Islamophobes Geller and Spencer Banned from Britain
Two of America’s most vociferous anti-Muslim activists have been banned from Britain as extremists after the home secretary determined their presence “would not be conducive to the public good.”
Pamela Geller and Robert Spencer, co-founders of Stop Islamization of America (SIOA), had planned to attend a rally being organized by the anti-Muslim extremist group English Defence League (EDL) on Saturday in Woolwich, where British soldier Lee Rigby was brutally murdered last month by two men who said they were avenging the killings of Muslims by the British military.
British authorities confirmed to Agence France-Presse, the French news agency, that “Pamela Geller and Robert Spencer are subject to an exclusion decision.”
On her website, Geller posted a June 25 letter from the Home Office of the United Kingdom informing her that she is no longer welcome in the UK. “The Home Secretary has reached this decision because you have brought yourself within the scope of the list of unacceptable behaviours by making statements that may foster hatred which might lead to inter-community violence in the UK,” the letter says.
The letter notes that Geller founded SIOA, “an organization described as an anti-Muslim hate group.” (The SPLC, publisher of this blog, has listed SIOA as a hate group since 2010.) The letter also cites two of Geller’s statements:
- “Al Qaeda is a manifestation of devout Islam … it is Islam.”
- “If the Jew dies, the Muslims will die as well; their survival depends on their constant jihad, because without it they will lose the meaning and purpose of their existence.”

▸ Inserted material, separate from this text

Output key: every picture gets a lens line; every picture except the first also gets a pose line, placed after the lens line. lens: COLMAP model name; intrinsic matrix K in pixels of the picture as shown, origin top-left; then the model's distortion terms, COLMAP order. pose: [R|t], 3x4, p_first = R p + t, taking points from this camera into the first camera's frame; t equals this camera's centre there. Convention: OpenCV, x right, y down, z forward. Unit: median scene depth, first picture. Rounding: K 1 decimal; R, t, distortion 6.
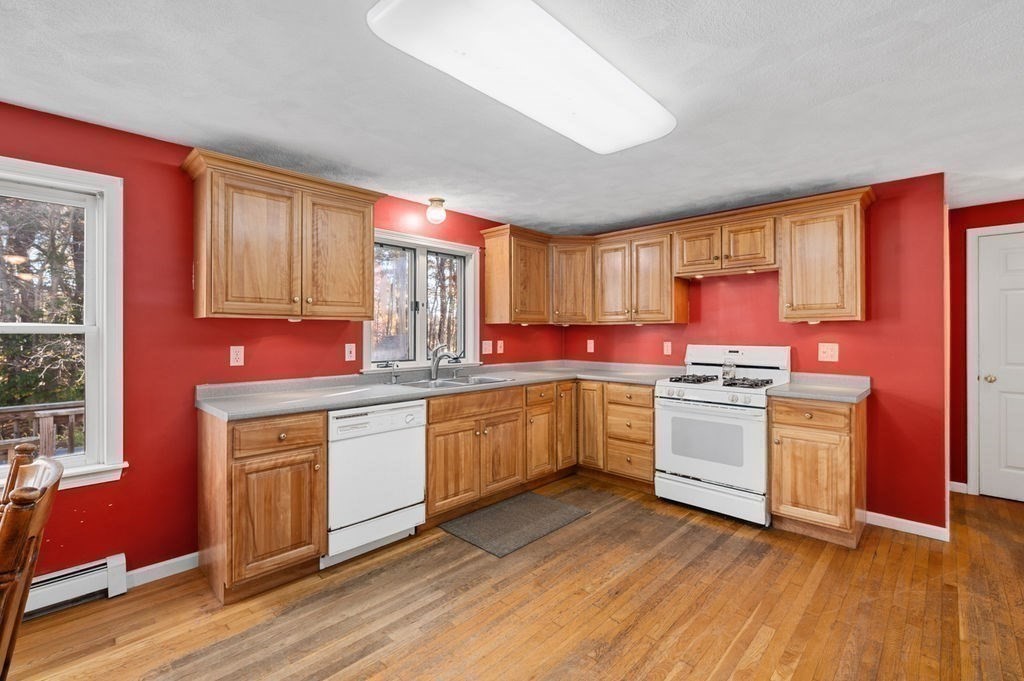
lens RADIAL K [[451.3, 0, 517.6], [0, 451.3, 328.4], [0, 0, 1]] dist [0.000176, 0.000017]
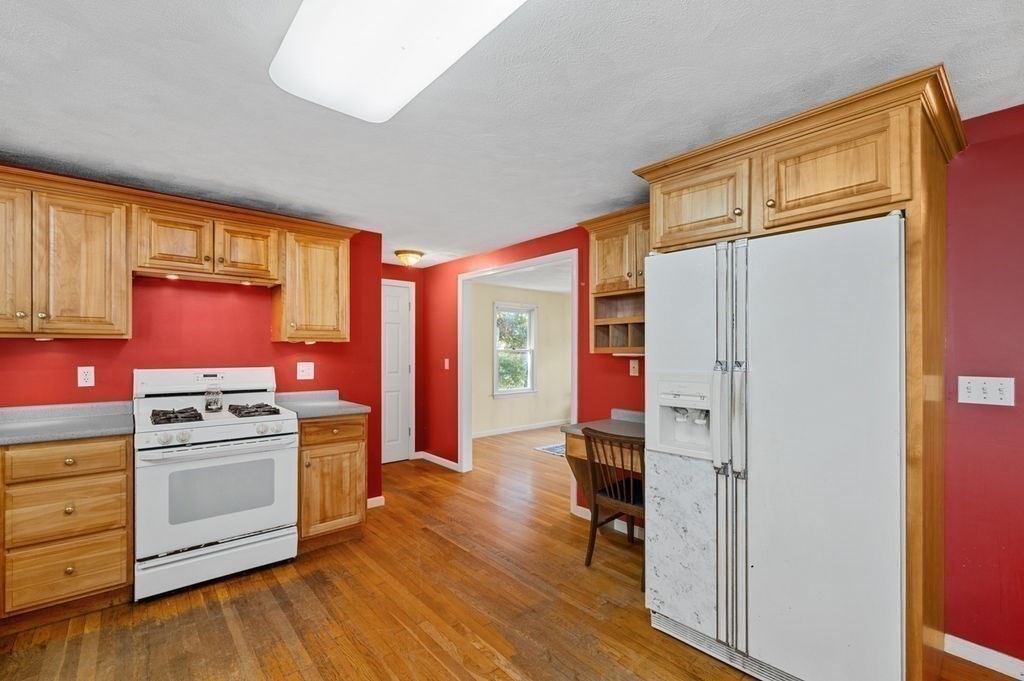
lens RADIAL K [[444.8, 0, 512.4], [0, 444.8, 348.8], [0, 0, 1]] dist [0.000011, -0.000064]
pose [[0.098567, 0.003896, 0.995123, -0.327768], [-0.011829, 0.999926, -0.002743, -0.001767], [-0.995060, -0.011501, 0.098606, 0.448143]]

According to the letter, foreigners may be banned for expressing views that foment or justify terrorist violence in furtherance of particular beliefs; seek to provoke others to terrorist acts; foment other serious criminal activity or seek to provoke others to serious criminal acts; or foster hatred which might lead to inter-community violence in the UK.
In his manifesto, the Norwegian anti-Muslim terrorist Anders Breivik, who slaughtered 77 of his countrymen in July 2011, drew inspiration from Spencer’s work, citing him dozens of times. “About Islam I recommend essentially everything written by Robert Spencer,” Breivik wrote.
EDL leader Tommy Robinson (aka Stephen Yaxley-Lennon) described the decision by Britain’s home secretary as “embarrassing” and insisted the duo were coming to Britain to lay flowers at the site of the soldier’s murder.
Spencer, author of the blog, Jihad Watch, said the “British government is behaving like a de facto Islamic state. The nation that gave the world the Magna Carta is dead.”
Being banned in Britain should not be a shock to the pair, especially after Robinson illegally entered the U.S. in January to speak at an SIOA event. Robinson was detained by authorities for trying to enter the country with a fake passport in the name of Andrew McMaster. Somehow, the Brit eluded authorities and made his way to Manhattan where the event was being held. After returning to England the next day with a passport in yet another name, Paul Harris, he was arrested and eventually spent 10 months in prison for trying to illegally enter the U.S. This was the second time Robinson was denied entry to the U.S. He was turned back in June 2011 because of his EDL ties.
On another international front, several Australian news sources have reported that the West Australian police commissioner has promised to monitor all incoming and outgoing E-mail for anti-Muslim content. Western Australian law imposes criminal, but not civil, sanctions against vilification. According to one reporter, “The country’s criminal code was amended in 1989 to criminalize the possession, publication and display of written or pictorial material that is threatening or abusive with the intention of inciting racial hatred or of harassing a racial group.”